§ **Tasks to perform**
#1 What inflation rate does the passage on Musharraf give for Pakistan?
#2 Duplicate the portion of the passage on Musharraf running from "Such is the" up to and including "still another problem?".

Meanwhile, those who have claimed the scalp of Musharraf, the factions loyal to former Prime Minister Nawaz Sharif, or to the legacy of the assassinated Benazir Bhutto, squabble in Islamabad. In proclaimedly multicultural Britain, meanwhile, with a strange mixture of deep colonial knowledge and profound ignorance, we prefer happier news of all-important Olympic golds.

Understandable, perhaps, but ill-advised. We overlook, first, the fact that a war is going on within Islam that makes the subjugation of terrorists seem trivial. We - and I cannot repair the damage implicit in a little word - forget that many of our people, our fellow Scots, have a great deal invested, historically and personally, in the future of Pakistan.

Meanwhile, we do not begin to grasp that the misconceived efforts of the "International Security Assistance Force" will win nothing in Afghanistan if fighters continue, inexhaustibly, to cross the Pakistan border to die for ideas. The Vietnam parallels are pertinent. In the wars that cannot be won, no-one surrenders. Tell Sandhurst.

Musharraf was the west's latest nominated strong man. He honoured democracy most often in the breach rather than in the observance, but we let it pass. States of emergency brought the general to power and kept him there. Now he runs from the threat of impeachment and charges of corruption laid by parties that themselves seem able, strangely, to prosper amid poverty and a collapsing economy.

Such is the west's bulwark. White House rhetoric is one thing; inflation at 25% is another. The United States has coughed up billions in "aid" and yet, according to the Asian Development Bank, the poor of Pakistan have grown poorer, and more numerous. Musharraf has fought the west's war, more or less, despite the habits and instincts of his intelligence services, and been applauded. But was this a democrat, an honest man, a solution - or still another problem?

The Americans have cut Musharraf loose. The State Department has said, bizarrely, that the upheaval is an "internal matter", ignoring the fact that public opinion in Pakistan abhors the Afghan campaign. The Pakistani military, Musharraf's first sponsors, have also declined the opportunity to maintain their favourite general in power. No-one seems seriously to have asked, of Pakistan or Afghanistan, a simple question: what follows?

§ **Data extract**
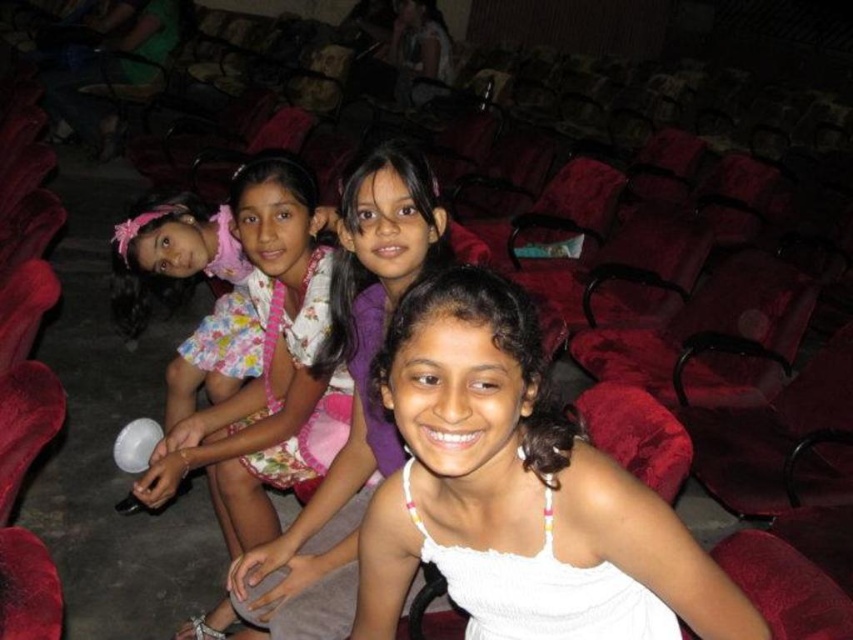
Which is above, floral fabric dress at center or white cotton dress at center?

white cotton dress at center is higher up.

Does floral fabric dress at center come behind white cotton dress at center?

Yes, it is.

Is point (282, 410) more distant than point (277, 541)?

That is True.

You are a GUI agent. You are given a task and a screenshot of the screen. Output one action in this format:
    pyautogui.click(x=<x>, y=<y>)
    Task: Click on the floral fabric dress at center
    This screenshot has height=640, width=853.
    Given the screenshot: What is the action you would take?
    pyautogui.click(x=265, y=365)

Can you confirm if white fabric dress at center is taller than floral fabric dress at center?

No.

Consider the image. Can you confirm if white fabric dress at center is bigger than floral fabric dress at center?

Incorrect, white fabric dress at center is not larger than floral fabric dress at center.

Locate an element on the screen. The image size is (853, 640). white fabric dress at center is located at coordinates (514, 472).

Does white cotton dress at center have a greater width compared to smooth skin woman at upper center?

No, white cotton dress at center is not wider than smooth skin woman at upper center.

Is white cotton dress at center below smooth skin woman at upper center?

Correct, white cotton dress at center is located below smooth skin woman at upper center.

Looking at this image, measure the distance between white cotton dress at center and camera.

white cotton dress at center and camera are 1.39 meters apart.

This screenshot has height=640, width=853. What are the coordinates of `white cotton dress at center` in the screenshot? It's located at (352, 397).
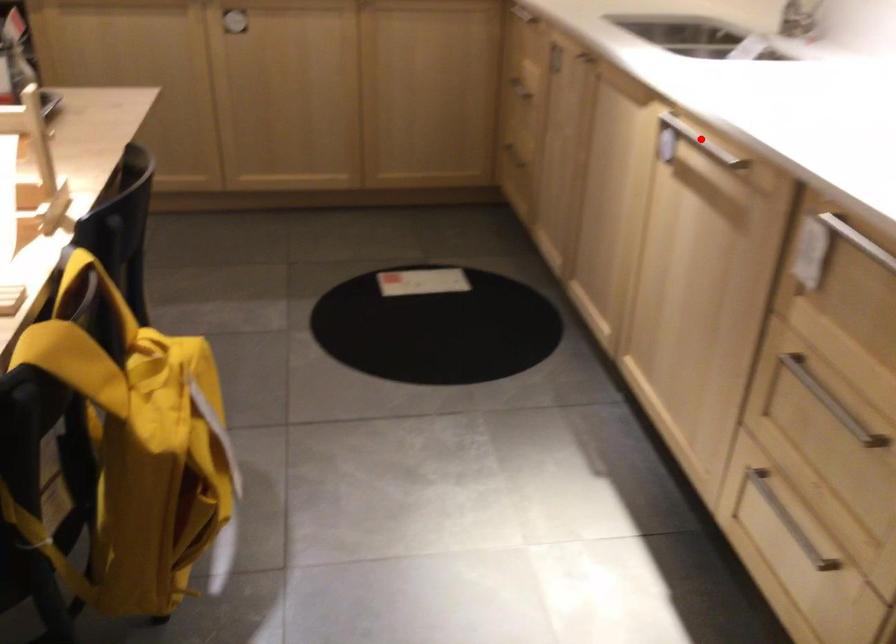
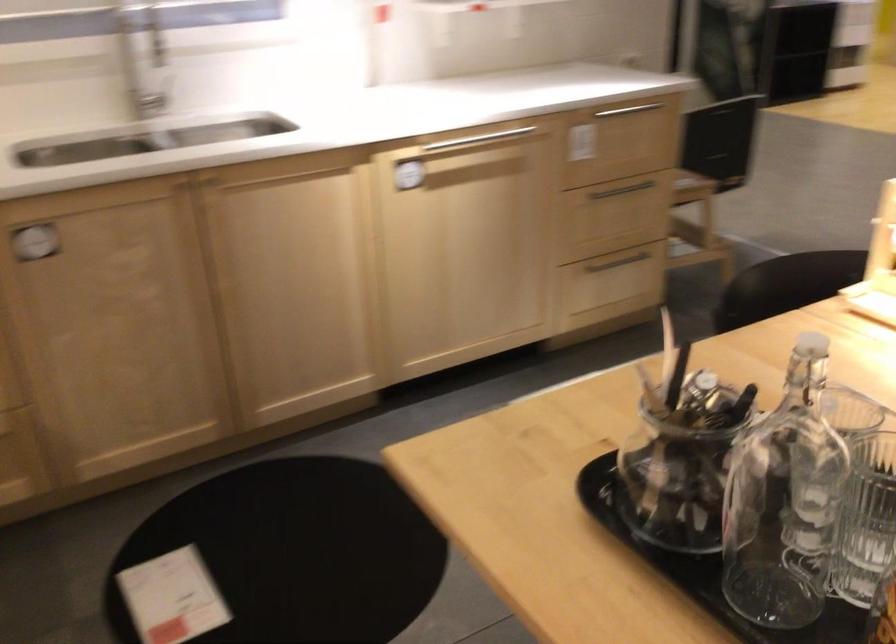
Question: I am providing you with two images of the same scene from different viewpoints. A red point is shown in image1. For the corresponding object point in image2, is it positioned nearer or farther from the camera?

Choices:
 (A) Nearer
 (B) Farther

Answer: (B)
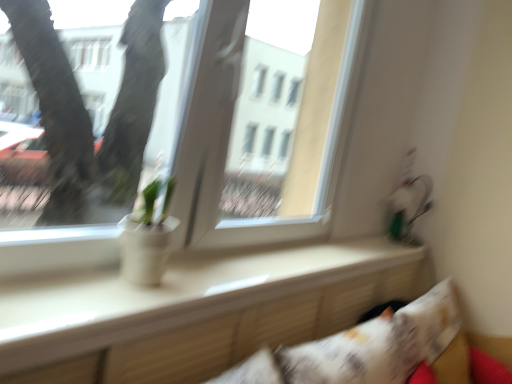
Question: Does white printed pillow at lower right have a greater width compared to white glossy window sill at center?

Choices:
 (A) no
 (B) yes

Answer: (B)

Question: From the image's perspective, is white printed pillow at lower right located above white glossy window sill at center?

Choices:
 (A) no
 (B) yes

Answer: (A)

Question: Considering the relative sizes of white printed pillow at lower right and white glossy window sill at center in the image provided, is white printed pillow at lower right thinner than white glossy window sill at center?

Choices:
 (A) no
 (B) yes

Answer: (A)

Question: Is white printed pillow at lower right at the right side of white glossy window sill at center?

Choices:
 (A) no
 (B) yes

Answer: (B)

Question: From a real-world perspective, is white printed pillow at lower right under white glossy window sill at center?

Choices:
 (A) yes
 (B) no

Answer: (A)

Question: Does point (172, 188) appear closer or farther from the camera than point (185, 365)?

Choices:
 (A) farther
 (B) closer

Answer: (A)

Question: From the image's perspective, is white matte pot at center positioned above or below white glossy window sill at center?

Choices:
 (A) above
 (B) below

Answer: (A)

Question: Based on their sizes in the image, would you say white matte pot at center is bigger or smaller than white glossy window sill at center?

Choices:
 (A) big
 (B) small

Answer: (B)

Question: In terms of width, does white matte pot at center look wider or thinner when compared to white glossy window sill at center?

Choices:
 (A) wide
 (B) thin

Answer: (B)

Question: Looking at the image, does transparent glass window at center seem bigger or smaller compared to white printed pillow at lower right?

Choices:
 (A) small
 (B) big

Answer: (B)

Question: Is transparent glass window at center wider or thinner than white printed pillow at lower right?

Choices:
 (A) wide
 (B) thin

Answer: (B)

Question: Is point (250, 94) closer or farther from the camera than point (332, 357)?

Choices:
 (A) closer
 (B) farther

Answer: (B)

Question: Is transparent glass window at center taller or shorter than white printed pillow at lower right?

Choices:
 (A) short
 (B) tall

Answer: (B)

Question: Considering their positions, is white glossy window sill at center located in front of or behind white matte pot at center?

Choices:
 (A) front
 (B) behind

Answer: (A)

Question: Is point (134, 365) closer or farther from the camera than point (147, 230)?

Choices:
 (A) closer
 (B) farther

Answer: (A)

==

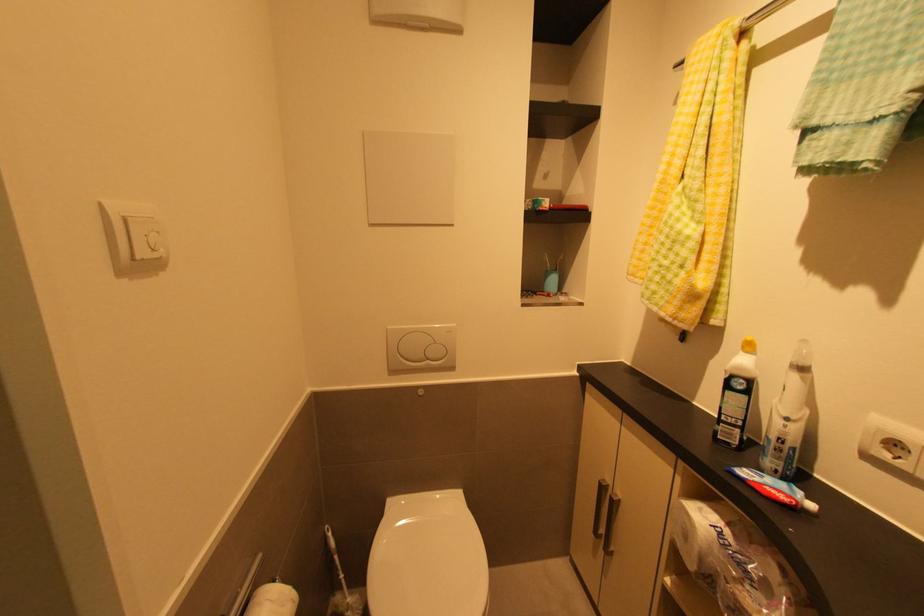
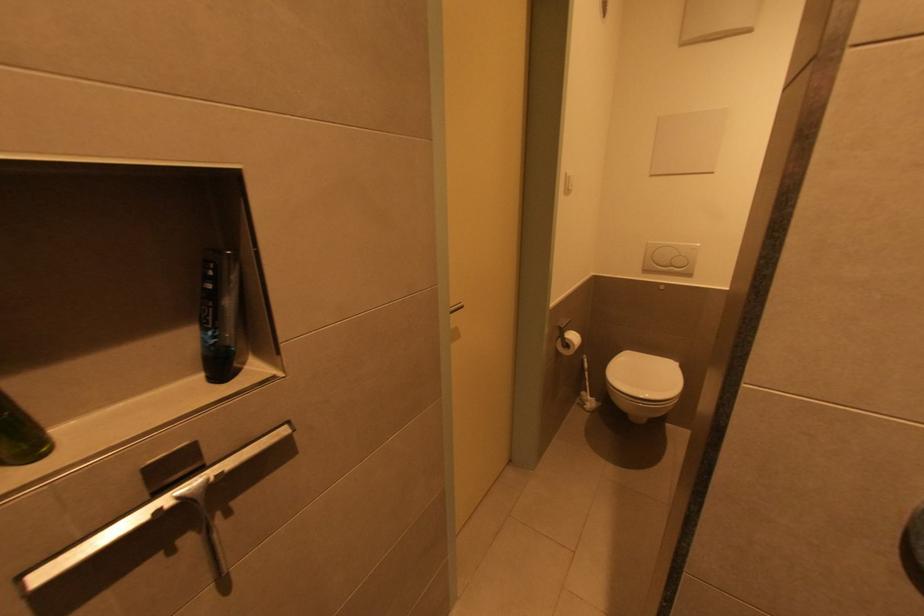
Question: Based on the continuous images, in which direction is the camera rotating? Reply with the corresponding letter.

§ **Task-by-task solutions**
#1 25%

#2
Such is the west's bulwark. White House rhetoric is one thing; inflation at 25% is another. The United States has coughed up billions in "aid" and yet, according to the Asian Development Bank, the poor of Pakistan have grown poorer, and more numerous. Musharraf has fought the west's war, more or less, despite the habits and instincts of his intelligence services, and been applauded. But was this a democrat, an honest man, a solution - or still another problem?